STG chairman Allesch-Taylor decides instead to use 29.75% stake as lever to improve QS’s performance.
Property entrepreneur Stefan Allesch-Taylor has decided against mounting a takeover bid for QS MDA, hoping instead to use his 29.75% stake in the firm as a lever to improve its performance.

Thirty-year-old Allesch-Taylor’s STG Holdings has told MDA it does not intend to raise its stake further, but it has also written to the firm requesting meetings to discuss its future strategy.

STG chairman Allesch-Taylor is keen for MDA to stick to its core business, but is unhappy about the firm’s failure to make consistently good profits and wants to meet directors in the next fortnight to give them his advice.

But he has already welcomed one move that MDA is to announce officially next week – the appointment of former Taylor Woodrow chief executive John Castle as a non-executive director.

Industry sources were surprised at Allesch-Taylor’s decision to take a stake in 400-strong MDA (21 May), and were even more taken aback when STG said it was considering bidding for shares it did not own.

But now, Allesch-Taylor has told MDA that STG will not be increasing its stake – for the moment at least – and the firm has written to shareholders to explain the situation.

A letter dated 23 June from MDA chairman Simon Metcalf said: “The board will be meeting with Mr Allesch-Taylor to identify ways in which STG may contribute to the future development of MDA.

“In recent months, the board has reviewed a number of ways in which to maximise shareholder value. I shall write to you again with further news in conjunction with the preliminary announcement of the results for the year ending 30 June 1999.” Allesch-Taylor said: “I am looking forward to elaborating on my plans with the board of MDA over the next couple of weeks. We haven’t been given a lot of information from the company about how it operates, but at the very least we feel we can contribute intellectually to how they might not lose more money.

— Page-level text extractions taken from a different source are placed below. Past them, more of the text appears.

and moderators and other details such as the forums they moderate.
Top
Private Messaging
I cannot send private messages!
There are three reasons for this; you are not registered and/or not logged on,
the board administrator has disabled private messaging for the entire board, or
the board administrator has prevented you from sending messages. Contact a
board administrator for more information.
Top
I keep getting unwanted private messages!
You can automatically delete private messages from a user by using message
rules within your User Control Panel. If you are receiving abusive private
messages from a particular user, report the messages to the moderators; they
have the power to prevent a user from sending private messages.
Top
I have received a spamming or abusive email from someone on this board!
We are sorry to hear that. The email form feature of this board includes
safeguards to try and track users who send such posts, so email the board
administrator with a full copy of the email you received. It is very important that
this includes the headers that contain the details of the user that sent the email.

“Very few companies have the sort of turnover stream that MDA have, and the high-profile in construction that they have around the world, so there is great potential there.” Allesch-Taylor said many people had misunderstood why his firm had taken its stake in MDA. It had been thought that he wanted to transform the firm into a development company, but he said he wants instead to offer the sort of “one-stop shop” total property service that WS Atkins is now attempting to offer.

“MDA may be the first, but it certainly isn’t the last company of this type we take a stake in,” he said.

STG describes itself as a “development facilitator”. It works in partnership with bigger developers such as Miller to assemble sites and win planning permissions, but Allesch-Taylor says he needs the fees from investments in companies such as MDA to give his firm a steadier income stream.